The younger members of the family escorted the new arrival upstairs. She had seen her room before, had already placed therein her piano and many of her smaller ornaments, but its bleakness struck her anew. She stopped on the threshold, looking at its chill, half-furnished extent with a sudden throttling sense of homesickness. It was a large room, evidently once the state bedroom of the house, signs of its past glory lingering in the elaborate gilt chandelier, the white wall-paper, strewed with golden wheat-ears, and the marble mantelpiece, with carvings of fruit at the sides. Now she saw with renewed clearness of vision the threadbare carpet, with a large ink-stain by the table, the rocking-chair with one arm gone, the place on the wall behind the sofa where the heads of previous boarders had left their mark.

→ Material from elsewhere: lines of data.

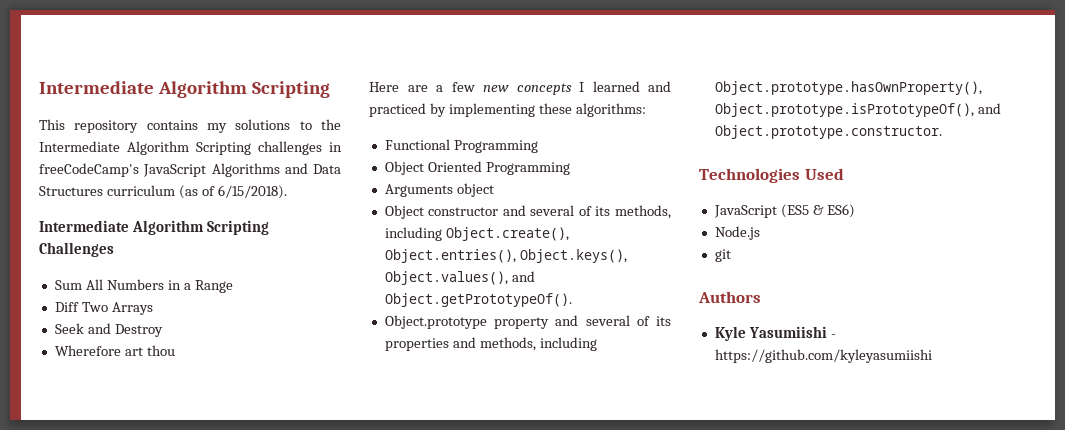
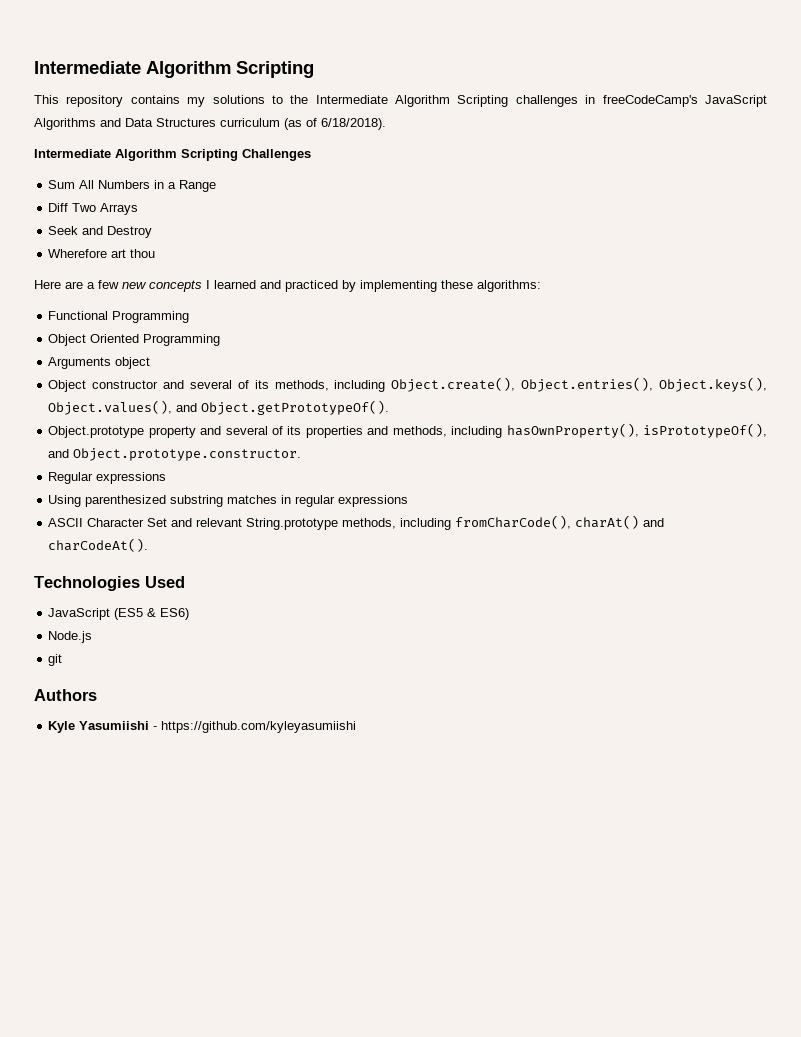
[217,185,287,199] 6/15/2018). -> [321,118,386,130] 6/18/2018).
[714,81,982,95] [714,103,974,117] Object.prototype.hasOwnProperty(), Object.prototype.isPrototypeOf(), -> [506,423,768,438] hasOwnProperty(), isPrototypeOf(),
(942, 132) none -> [48,472,167,484] [48,495,409,507] [48,515,665,530] [48,538,149,552] // Regular expressions // Using parenthesized substring matches in regular expressions // ASCII Character Set and relevant String.prototype methods, including fromCharCode(), charAt() and charCodeAt().

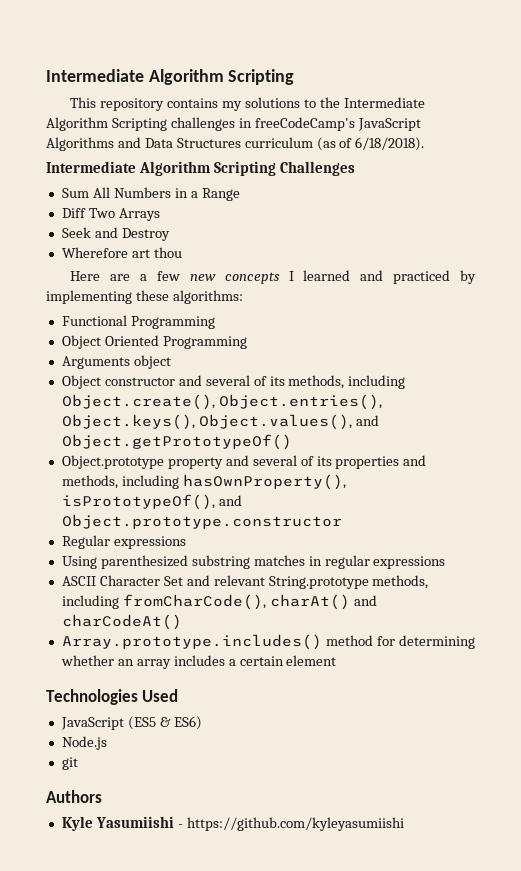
[201,400,390,415] Object.getPrototypeOf(). -> [61,434,292,450] Object.getPrototypeOf()
[73,448,302,461] Object.prototype.constructor. -> [61,514,342,529] Object.prototype.constructor
[48,538,149,552] charCodeAt(). -> [61,614,182,630] [61,634,475,650] [60,655,337,669] charCodeAt() // Array.prototype.includes() method for determining whether an array includes a certain element

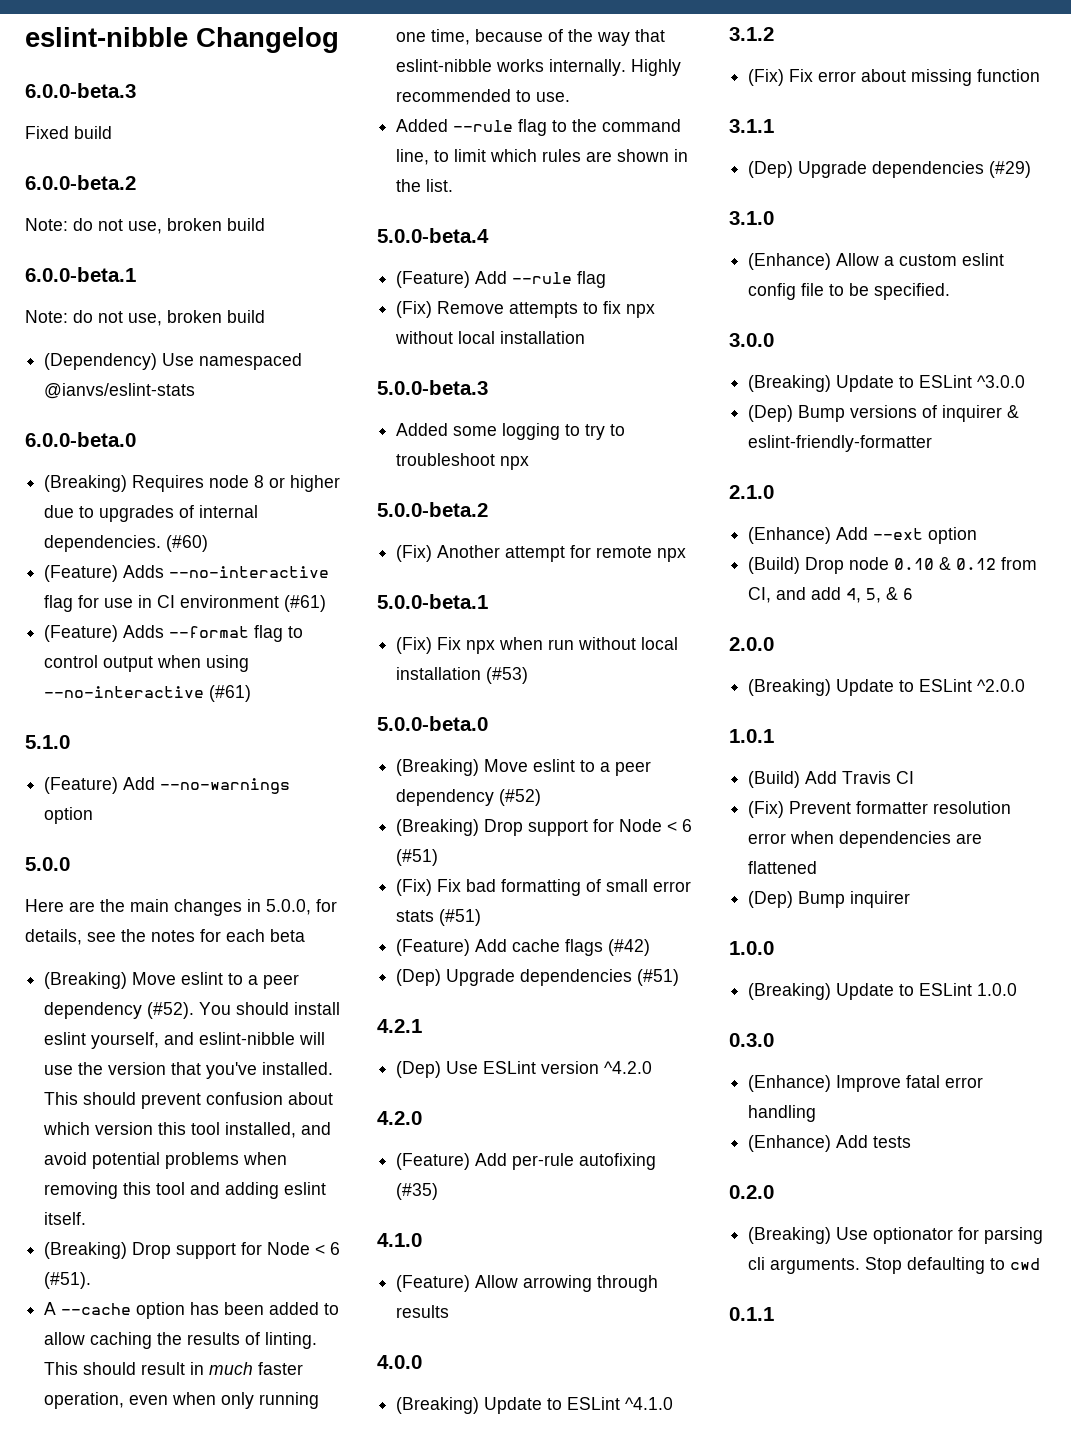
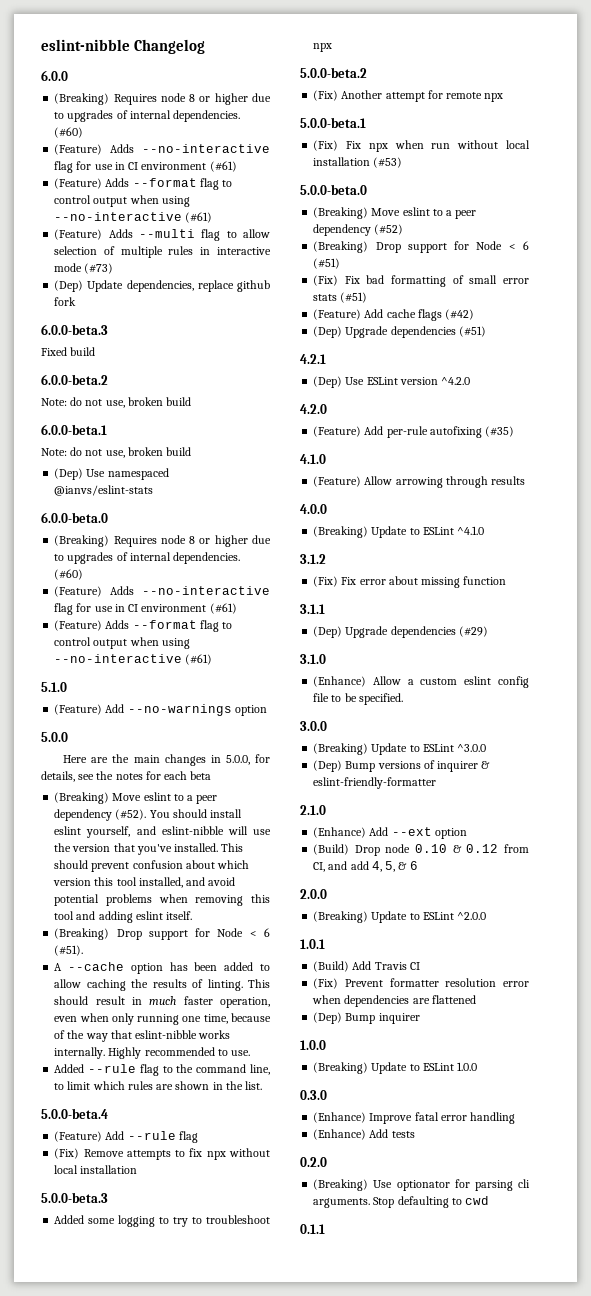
(339, 40) none -> [41,70,68,81] [54,93,272,105] [54,110,241,122] [54,127,84,138] [54,144,270,155] [54,161,237,173] [54,178,233,190] [54,195,190,207] [54,212,213,223] [54,229,271,241] [54,246,271,258] [54,263,114,274] [54,280,270,292] [54,297,77,306] // 6.0.0 // (Breaking) Requires node 8 or higher due to upgrades of internal dependencies. (#60) // (Feature) Adds --no-interactive flag for use in CI environment (#61) // (Feature) Adds --format flag to control output when using --no-interactive (#61) // (Feature) Adds --multi flag to allow selection of multiple rules in interactive mode (#73) // (Dep) Update dependencies, replace github fork
[44,353,158,370] (Dependency) -> [54,468,84,480] (Dep)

“Your clock don’t go,” said the cherubic boy in a loud voice. “I’ve tried to make it, but it only ticks a minute and then stops.”

“There!” said Mrs. Garcia, with a gesture of collapsed hopelessness, “he’s been at your clock! I knew he would. Have you broken her clock?” fiercely to the boy.

“No, I ain’t,” he returned, not in the least overawed by the maternal onslaught. “It were broke when it came.”

“He did break it,” said the other boy suddenly. “He opened the back door of it and stuck a hairpin in.”